La sélection Cannes Classics ne déçoit jamais. Outre les classiques retrouvés, la sélection permet aussi de creuser le filon de filmographies de réalisateurs cultes, d’aller plus en profondeur, y fouiller les moindres recoins pour trouver des pépites méconnues, et peut-être mieux y  lire le geste d’un cinéaste.

Cette fois-ci, toujours en salle Buñuel, des cinéphiles du monde entier étaient prêts à redécouvrir Camp de Thiaroye du regretté Ousmane Sembene. Ce dernier, figure tutélaire du cinéma Africain, est surtout célèbre à l’international pour La Noire de, le premier film de fiction d’Afrique subsaharienne. Mais sa carrière ne peut évidemment se limiter à ce seul coup d'éclat puisqu'il porte tout de même sur ses épaules une carrière longue de 40 ans. Il a notamment réalisé ensuite Ceddo, génial film en costumes qui dénonce les invasions catholiques et islamiques au Sénégal du 17ème siècle. 10 ans après, il réalise Camp de Thiaroye. Ces deux films s’inscrivent dans cette lignée de vouloir raconter l’histoire du Sénégal et du peuple Africain. D’essayer, grâce au cinéma de se réapproprier son histoire, de changer le narratif imposé par les dominants dans les livres d’histoire.

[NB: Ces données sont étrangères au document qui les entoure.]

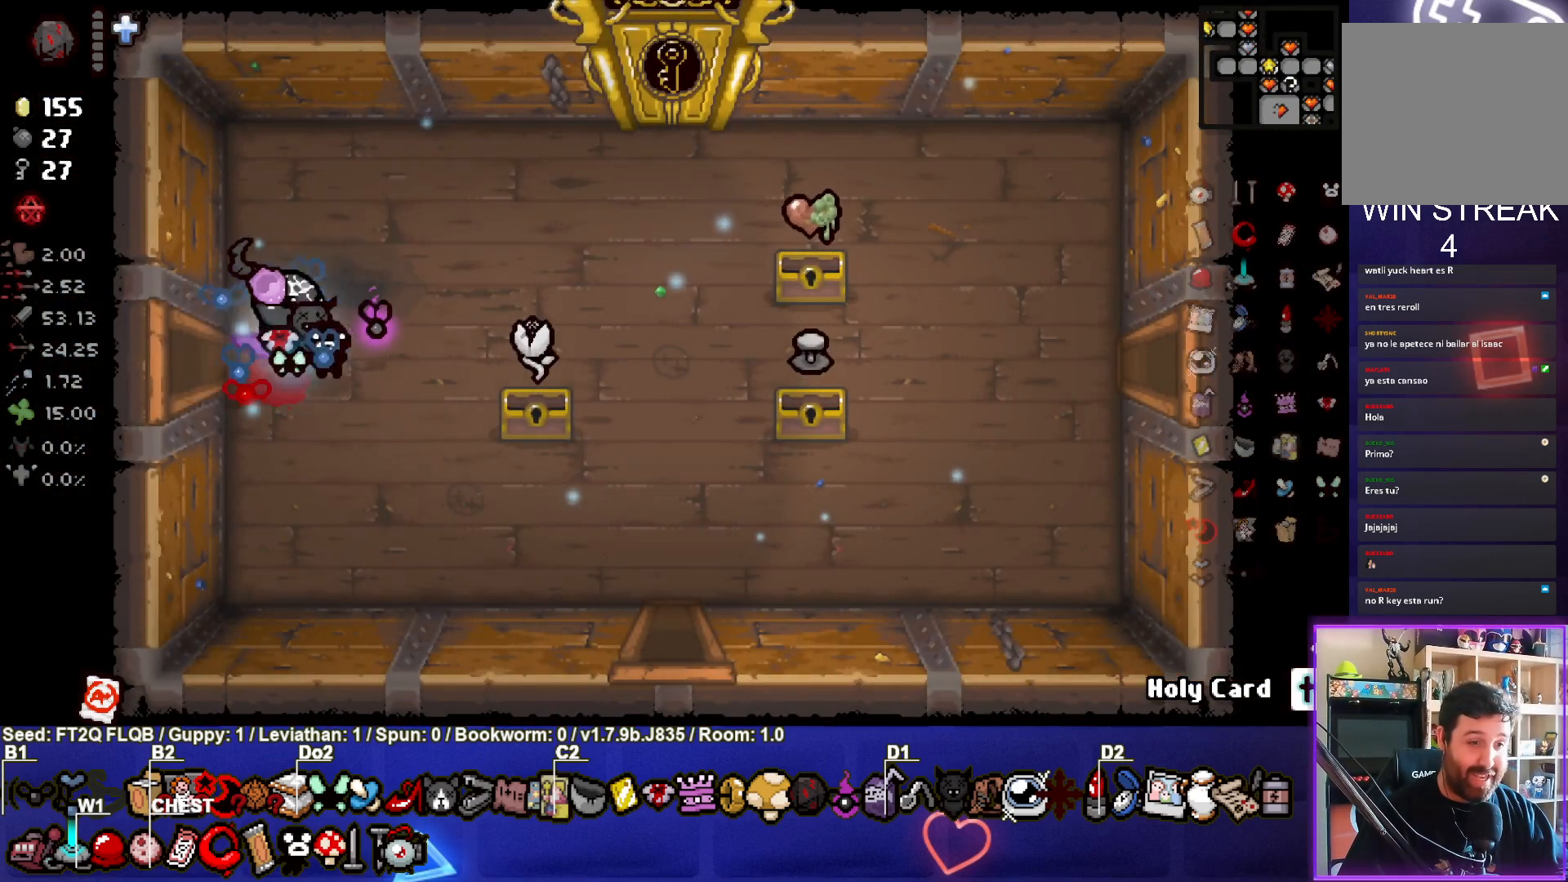
{"buttons": [], "left_stick": "up-left", "events": [[350, "left_stick", "center"], [400, "left_stick", "up-left"]]}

Camp de Thiaroye est avant tout la promesse du panafricanisme. Idée notamment que la solidarité entre les pays africains permettrait au mieux de lutter contre l'influence des puissances extérieures. Une influence qui  s’exerce aussi dans le cinéma. Etre capable de porter un autre point de vue sur le monde. Ne pas laisser les mêmes nations avoir le monopole du discours, du discours sur les images. Cette promesse se lit d’abord dans la production du film. En effet, Camp de Thiaroye a été financé grâce à l’alliance de l’Algérie, la Tunisie et le Sénégal. Il montre que l’Afrique est capable de produire du cinéma local, sans d’aides extérieures. Malheureusement et encore maintenant le cinéma africain (hors quelques exceptions) reste trop dépendant de financements étrangers. Ce film ouvre donc la voie, essaye de réinventer un système, et montre qu’un cinéma exigeant et populaire est possible. D’un cinéma fait par des africains et pour des africains. 

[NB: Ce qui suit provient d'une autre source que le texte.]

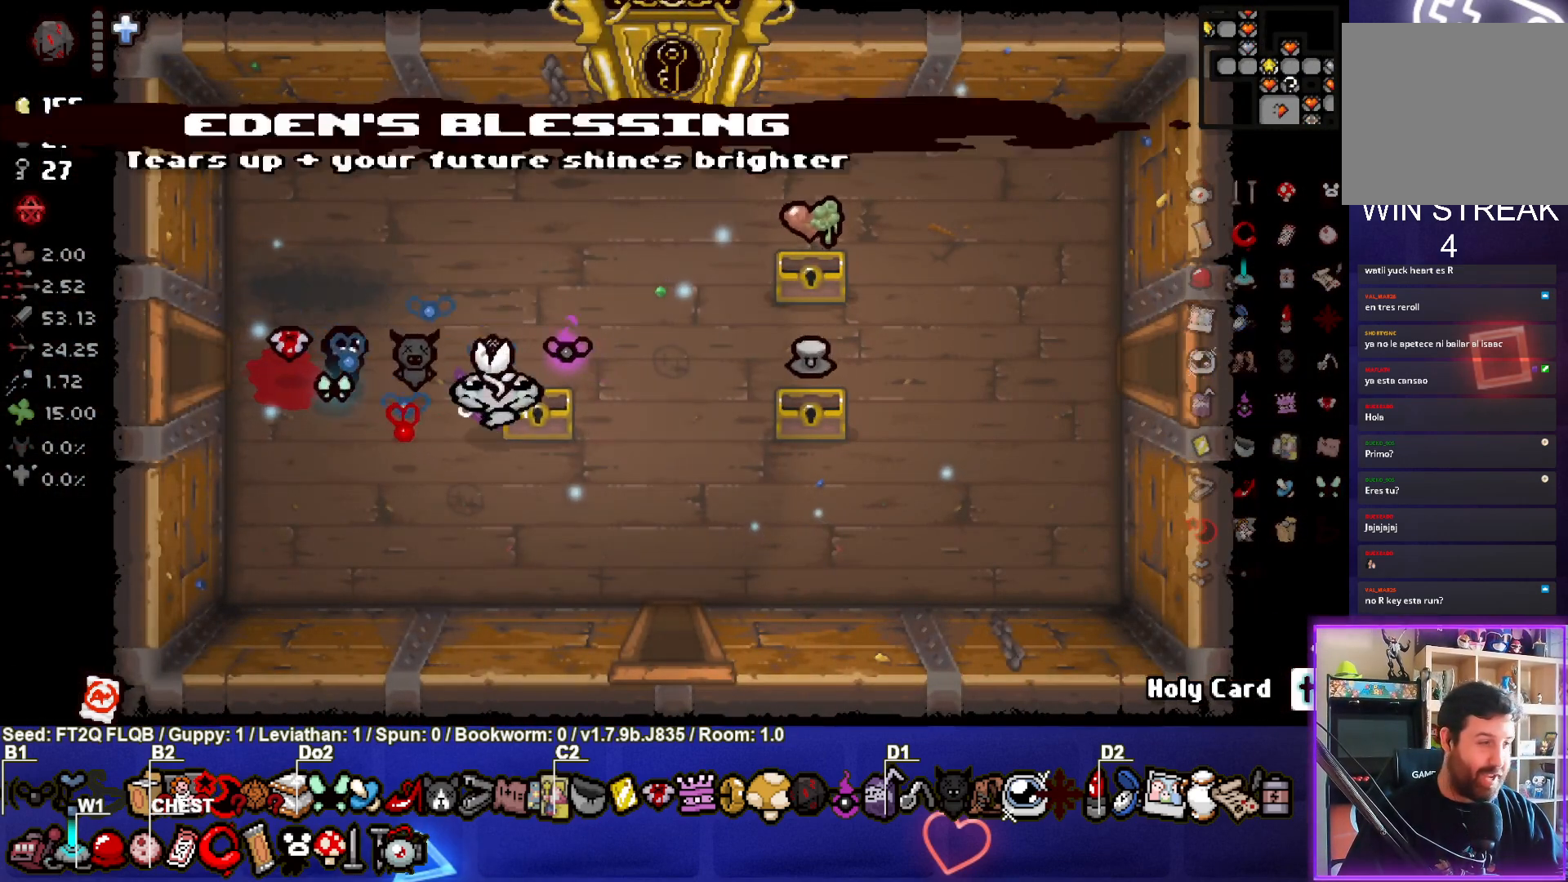
{"buttons": [], "left_stick": "left", "events": [[267, "left_stick", "left"]]}
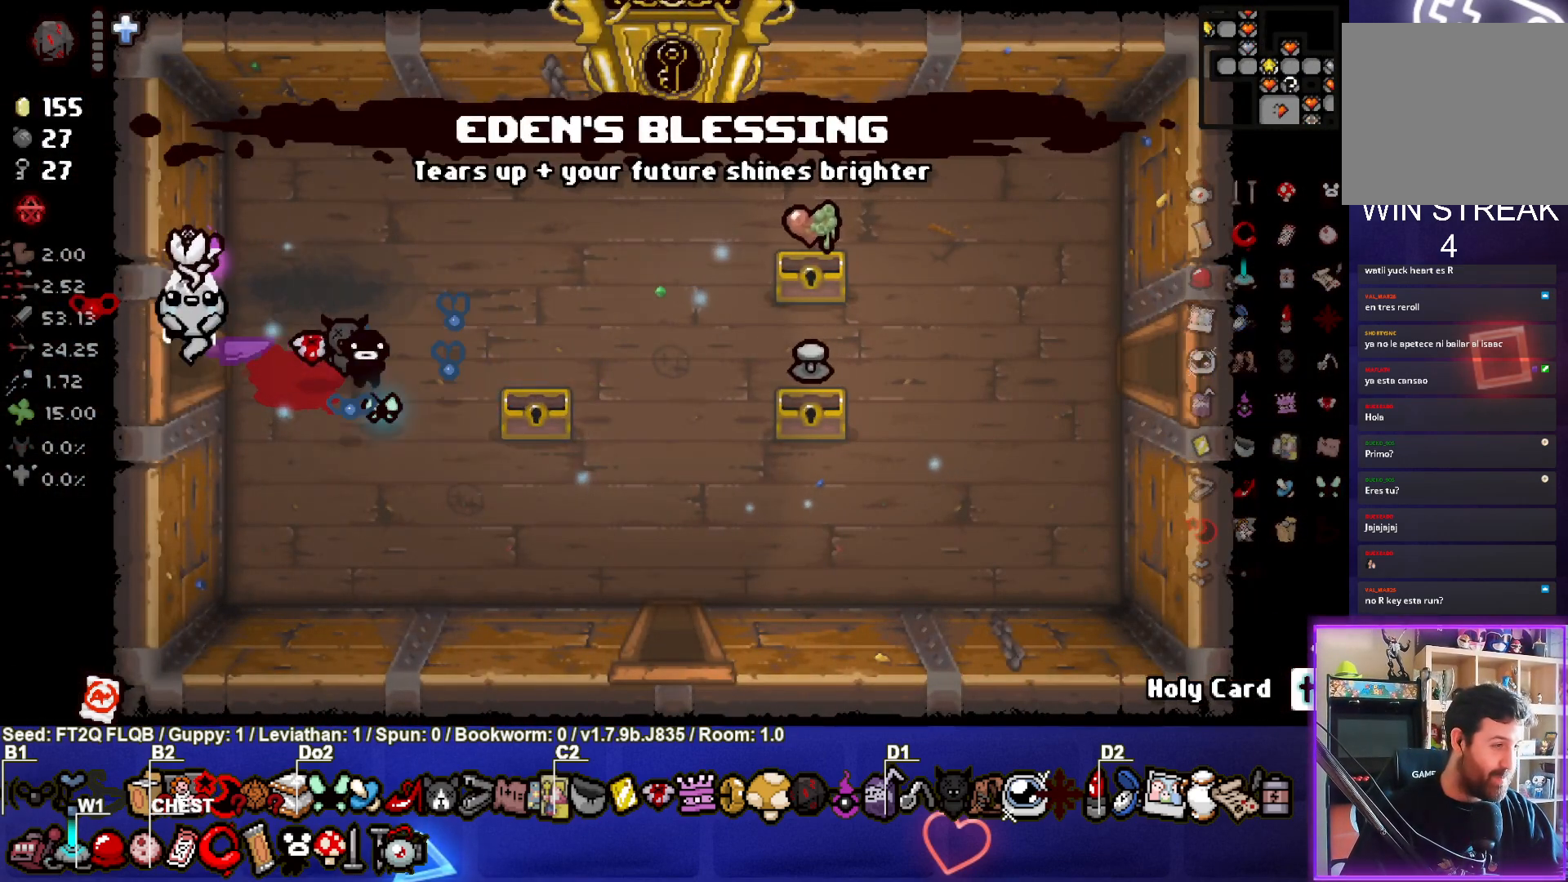
{"buttons": [], "left_stick": "left", "events": []}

Camp de Thiaroye aborde un fait historique encore trop oublié. L’histoire de tirailleurs sénégalais en 1944 à la sortie de la guerre. Attendant dans ce camp leur démobilisation, alors que la tension monte car ils réclament leur solde, l'armée française va tirer le feu et tous les massacrer. C’est ce qu’on appelle le massacre du Camp de Thiaroye. Ousmane Sembene va mobiliser cette histoire, cette tragédie pour filmer un puissant pamphlet marxiste et anticolonial.


En effet l’ancien étudiant de cinéma en URSS , aborde cet histoire sous un prisme systémique et donc marxiste. Il montre les rouages d’un système colonial et raciste, les rapports de pouvoirs qui s'exercent au sein du camp. Le film étonne d’ailleurs par le ton général dans lequel baigne le film. Malgré l’histoire tragique, celle du massacre de Thiaroye, le film de Sembene prend l’apparence pendant une grande majorité du temps à une comédie légère sur la vie du Camp de Thiaroye. Le film  multiplie les traits d'humour, caricature ses personnages. 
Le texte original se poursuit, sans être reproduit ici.